Alright, so you saw his bike. Now see this. Or, maybe you actually you have seen it already? This played during the most recent Superbowl. But actually, it is a big deal, because a lot of people watch that game. And to be "in the know" you have to at the very least know that it exists.
And if you were to quiz me on Superbowl knowledge I would more than likely defer to big names such as Brett Favre or Tom Brady (the only two quarterbacks I have known in my adult life - and I by known I mean "aware of.") Them and maybe Joe Montana. But I would not have actually known much about the Superbowl. Which brings us up to date and at the movie theater last night...
Hot Tub Time Machine. (see it, see it, see it, seriously fucking see it, it's hilarious)
So, Kyle, Molly and I are sitting in the movie theater last night (see above) and Man's Last Stand (see below) comes on. Kyle and I decided we like the last guy the best. He is definitely the weirdest. But in this theater. The one where we are about to watch Hot Tub Time Machine (we'll get to that later), this is the largest theater I have been in recently. Maybe ever. And this is what we see, but picture it on the hugest screen ever...
Well, Joe wrote that. He and Jimm pulled the whole thing off with his wife Jessica and Mark Romaneck. Yeah. Same one. Remember when you saw the Weezer El Scorcho? Yes, same Romaneck. He has one of those Director Series guys.
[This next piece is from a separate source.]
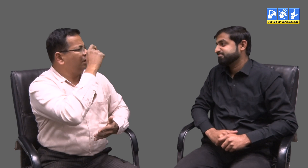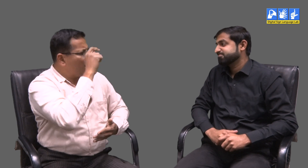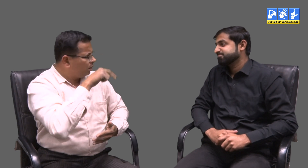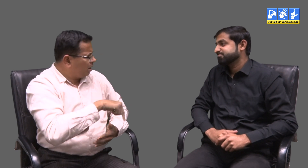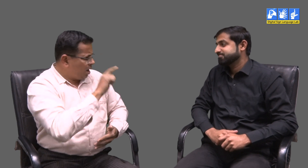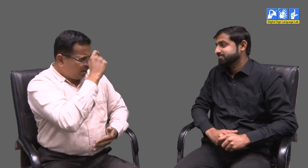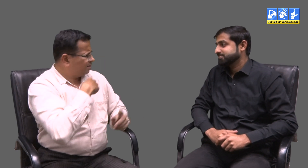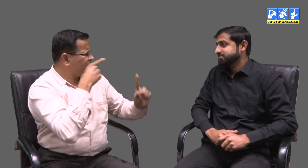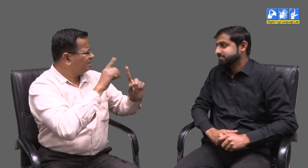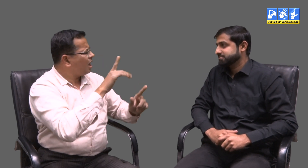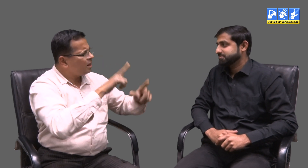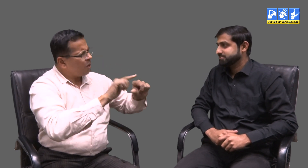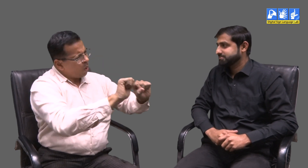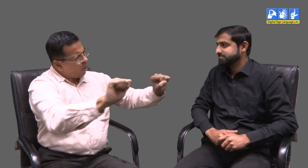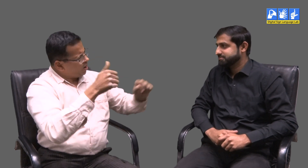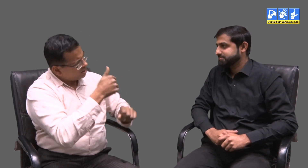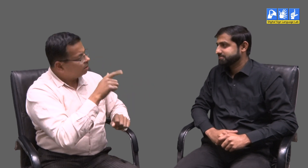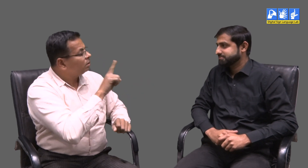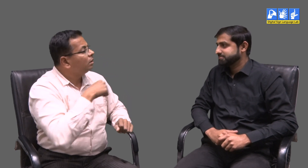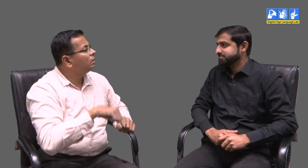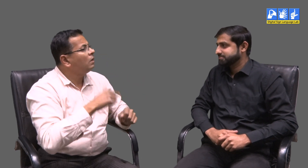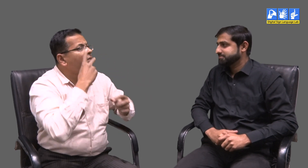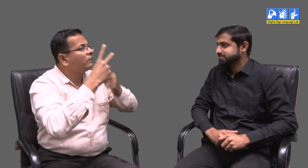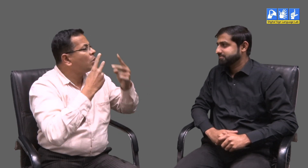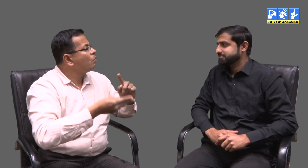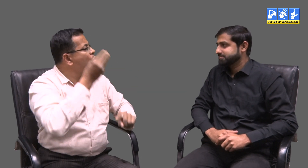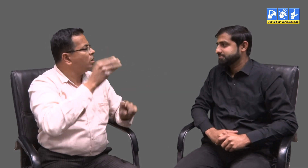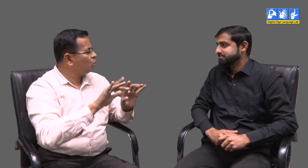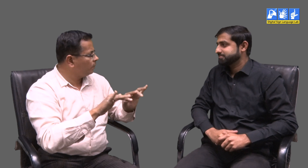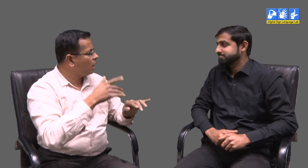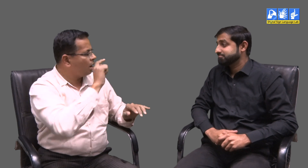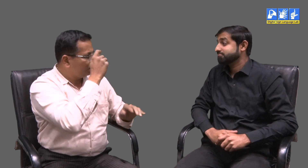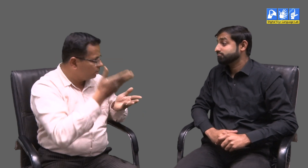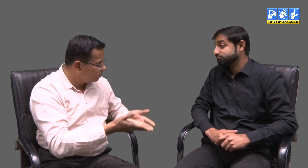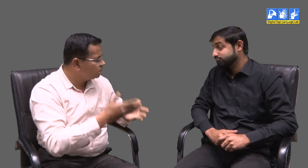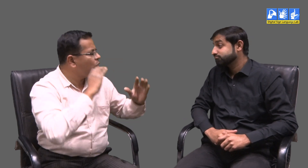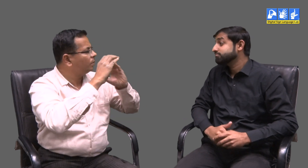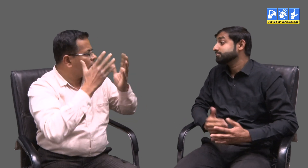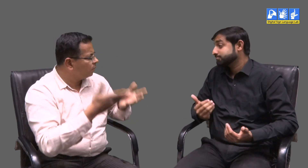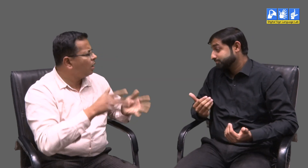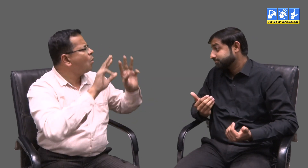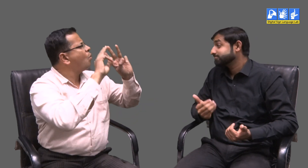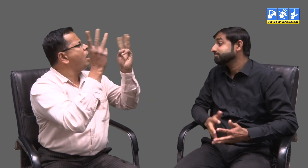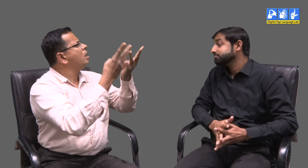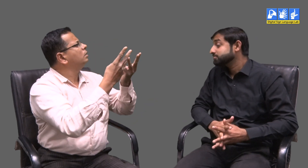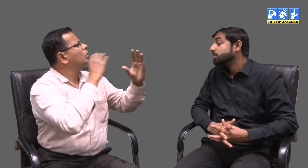which can be understood by the company head. Not only English, they can learn any language. Across the world English is the most widely used language.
No big deal if it was the second version. All that matters is that he's awesome. And the movie One Hour Photo has Robin Williams in it, who was also in Ferngully. See, brought it back around.
But the point of all this is... at the end of the ad, the car drives straight at the camera and then, in a feat that could only be pulled off in a theater of this magnitude, drives straight over the crowd. "Damn, check that out, how do they do that?" is what was uttered, I don't know by whom. "Well, they smash the shit out of a really expensive camera" was my reply. "I know this because I have seen it."
You be the judge. And then, the next time that you see this trick used in movies or tv shows, know that this is what it takes to get this shot. It is not just another small camera with a wide angle lens. This is the real deal. Smashing shit. Kicking ass and taking names later. Right?